** WHAT YOU HAVE TO DO **
Where a line below carries the word "Hersteller", include it in the count, then give the count alone.

(Transcribed page contents)
────────────────────────────────────────
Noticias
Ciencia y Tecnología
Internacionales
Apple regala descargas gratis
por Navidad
────────────────────────────────────────
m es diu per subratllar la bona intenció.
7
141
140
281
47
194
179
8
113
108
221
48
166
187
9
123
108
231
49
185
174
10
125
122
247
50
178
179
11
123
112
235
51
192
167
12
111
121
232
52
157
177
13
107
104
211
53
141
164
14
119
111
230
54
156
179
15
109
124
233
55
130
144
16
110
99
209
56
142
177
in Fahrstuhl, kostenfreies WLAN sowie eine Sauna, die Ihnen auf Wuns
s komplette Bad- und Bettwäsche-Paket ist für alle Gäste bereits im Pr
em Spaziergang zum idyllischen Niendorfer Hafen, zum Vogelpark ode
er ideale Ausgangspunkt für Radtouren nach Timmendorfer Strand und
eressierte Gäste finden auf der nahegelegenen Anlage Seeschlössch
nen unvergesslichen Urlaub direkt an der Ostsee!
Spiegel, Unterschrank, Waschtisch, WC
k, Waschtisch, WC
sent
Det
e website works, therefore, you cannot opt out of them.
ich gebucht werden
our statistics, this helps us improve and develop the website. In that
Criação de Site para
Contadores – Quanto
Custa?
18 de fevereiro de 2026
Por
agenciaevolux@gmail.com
────────────────────────────────────────
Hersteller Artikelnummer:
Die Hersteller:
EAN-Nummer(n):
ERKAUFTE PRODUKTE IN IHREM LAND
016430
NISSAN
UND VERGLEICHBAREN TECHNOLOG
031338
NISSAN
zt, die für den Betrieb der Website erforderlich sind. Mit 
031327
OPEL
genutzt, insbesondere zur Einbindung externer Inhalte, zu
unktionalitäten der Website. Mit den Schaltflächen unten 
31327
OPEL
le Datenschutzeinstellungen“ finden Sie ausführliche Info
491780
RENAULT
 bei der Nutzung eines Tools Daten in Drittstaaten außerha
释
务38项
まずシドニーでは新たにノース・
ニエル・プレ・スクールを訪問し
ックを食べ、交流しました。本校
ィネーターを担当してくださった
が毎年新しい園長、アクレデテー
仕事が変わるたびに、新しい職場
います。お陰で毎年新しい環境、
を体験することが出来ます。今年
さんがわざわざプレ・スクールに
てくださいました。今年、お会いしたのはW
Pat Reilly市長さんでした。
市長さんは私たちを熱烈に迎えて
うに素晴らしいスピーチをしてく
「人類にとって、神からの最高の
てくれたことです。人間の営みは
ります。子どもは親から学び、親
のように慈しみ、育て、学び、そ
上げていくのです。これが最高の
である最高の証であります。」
────────────────────────────────────────
** RESPONSE BELOW **
2